— TRY IT —
Return the whole listing unchanged. Drop the images.

MATERIAL FOR THIS TASK below:

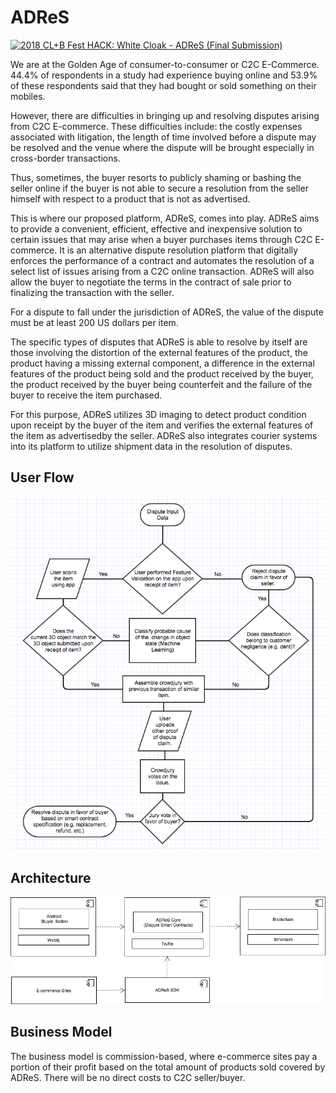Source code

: # ADReS

[![2018 CL+B Fest HACK: White Cloak - ADReS (Final Submission)](https://img.youtube.com/vi/hKrnXzhQOZo/0.jpg)](https://youtu.be/hKrnXzhQOZo "2018 CL+B Fest HACK: White Cloak - ADReS (Final Submission)")

We are at the Golden Age of consumer-to-consumer or C2C E-Commerce.  44.4% of respondents in a study had experience buying online and 53.9% of these respondents said that they had bought or sold something on their mobiles.
 
However, there are difficulties in bringing up and resolving disputes arising from C2C E-commerce.  These difficulties include: the costly expenses associated with litigation, the length of time involved before a dispute may be resolved and the venue where the dispute will be brought especially in cross-border transactions.
 
Thus, sometimes, the buyer resorts to publicly shaming or bashing the seller online if the buyer is not able to secure a resolution from the seller himself with respect to a product that is not as advertised.
 
This is where our proposed platform, ADReS, comes into play.  ADReS aims to provide a convenient, efficient, effective and inexpensive solution to certain issues that may arise when a buyer purchases items through C2C E-commerce.  It is an alternative dispute resolution platform that digitally enforces the performance of a contract and automates the resolution of a select list of issues arising from a C2C online transaction.  ADReS will also allow the buyer to negotiate the terms in the contract of sale prior to finalizing the transaction with the seller.
 
For a dispute to fall under the jurisdiction of ADReS, the value of the dispute must be at least 200 US dollars per item.
 
The specific types of disputes that ADReS is able to resolve by itself are those involving the distortion of the external features of the product, the product having a missing external component, a difference in the external features of the product being sold and the product received by the buyer, the product received by the buyer being counterfeit and the failure of the buyer to receive the item purchased.
 
For this purpose, ADReS utilizes 3D imaging to detect product condition upon receipt by the buyer of the item and verifies the external features of the item as advertisedby the seller.  ADReS also integrates courier systems into its platform to utilize shipment data in the resolution of disputes.

## User Flow

![alt text](https://raw.githubusercontent.com/whitecloakph/clbfest2018/master/images/User%20Flow.png)

## Architecture

![alt text](https://raw.githubusercontent.com/whitecloakph/clbfest2018/master/images/Architecture.png)

## Business Model

The business model is commission-based, where e-commerce sites pay a portion of their profit based on the total amount of products sold covered by ADReS. There will be no direct costs to C2C seller/buyer.
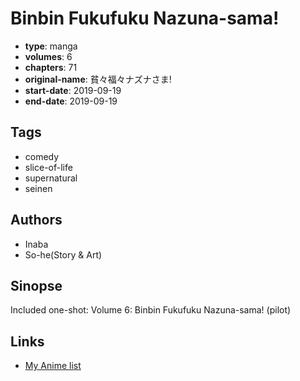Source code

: # Binbin Fukufuku Nazuna-sama!

-   **type**: manga
-   **volumes**: 6
-   **chapters**: 71
-   **original-name**: 貧々福々ナズナさま!
-   **start-date**: 2019-09-19
-   **end-date**: 2019-09-19

## Tags

-   comedy
-   slice-of-life
-   supernatural
-   seinen

## Authors

-   Inaba
-   So-he(Story & Art)

## Sinopse

Included one-shot:
Volume 6: Binbin Fukufuku Nazuna-sama! (pilot)

## Links

-   [My Anime list](https://myanimelist.net/manga/122860/Binbin_Fukufuku_Nazuna-sama)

End of MATERIAL FOR THIS TASK.

— RESULT OF THIS EXERCISE —
Source code

: # ADReS

[![2018 CL+B Fest HACK: White Cloak - ADReS (Final Submission)](https://img.youtube.com/vi/hKrnXzhQOZo/0.jpg)](https://youtu.be/hKrnXzhQOZo "2018 CL+B Fest HACK: White Cloak - ADReS (Final Submission)")

We are at the Golden Age of consumer-to-consumer or C2C E-Commerce.  44.4% of respondents in a study had experience buying online and 53.9% of these respondents said that they had bought or sold something on their mobiles.
 
However, there are difficulties in bringing up and resolving disputes arising from C2C E-commerce.  These difficulties include: the costly expenses associated with litigation, the length of time involved before a dispute may be resolved and the venue where the dispute will be brought especially in cross-border transactions.
 
Thus, sometimes, the buyer resorts to publicly shaming or bashing the seller online if the buyer is not able to secure a resolution from the seller himself with respect to a product that is not as advertised.
 
This is where our proposed platform, ADReS, comes into play.  ADReS aims to provide a convenient, efficient, effective and inexpensive solution to certain issues that may arise when a buyer purchases items through C2C E-commerce.  It is an alternative dispute resolution platform that digitally enforces the performance of a contract and automates the resolution of a select list of issues arising from a C2C online transaction.  ADReS will also allow the buyer to negotiate the terms in the contract of sale prior to finalizing the transaction with the seller.
 
For a dispute to fall under the jurisdiction of ADReS, the value of the dispute must be at least 200 US dollars per item.
 
The specific types of disputes that ADReS is able to resolve by itself are those involving the distortion of the external features of the product, the product having a missing external component, a difference in the external features of the product being sold and the product received by the buyer, the product received by the buyer being counterfeit and the failure of the buyer to receive the item purchased.
 
For this purpose, ADReS utilizes 3D imaging to detect product condition upon receipt by the buyer of the item and verifies the external features of the item as advertisedby the seller.  ADReS also integrates courier systems into its platform to utilize shipment data in the resolution of disputes.

## User Flow

![alt text](https://raw.githubusercontent.com/whitecloakph/clbfest2018/master/images/User%20Flow.png)

## Architecture

![alt text](https://raw.githubusercontent.com/whitecloakph/clbfest2018/master/images/Architecture.png)

## Business Model

The business model is commission-based, where e-commerce sites pay a portion of their profit based on the total amount of products sold covered by ADReS. There will be no direct costs to C2C seller/buyer.
Source code

: # Binbin Fukufuku Nazuna-sama!

-   **type**: manga
-   **volumes**: 6
-   **chapters**: 71
-   **original-name**: 貧々福々ナズナさま!
-   **start-date**: 2019-09-19
-   **end-date**: 2019-09-19

## Tags

-   comedy
-   slice-of-life
-   supernatural
-   seinen

## Authors

-   Inaba
-   So-he(Story & Art)

## Sinopse

Included one-shot:
Volume 6: Binbin Fukufuku Nazuna-sama! (pilot)

## Links

-   [My Anime list](https://myanimelist.net/manga/122860/Binbin_Fukufuku_Nazuna-sama)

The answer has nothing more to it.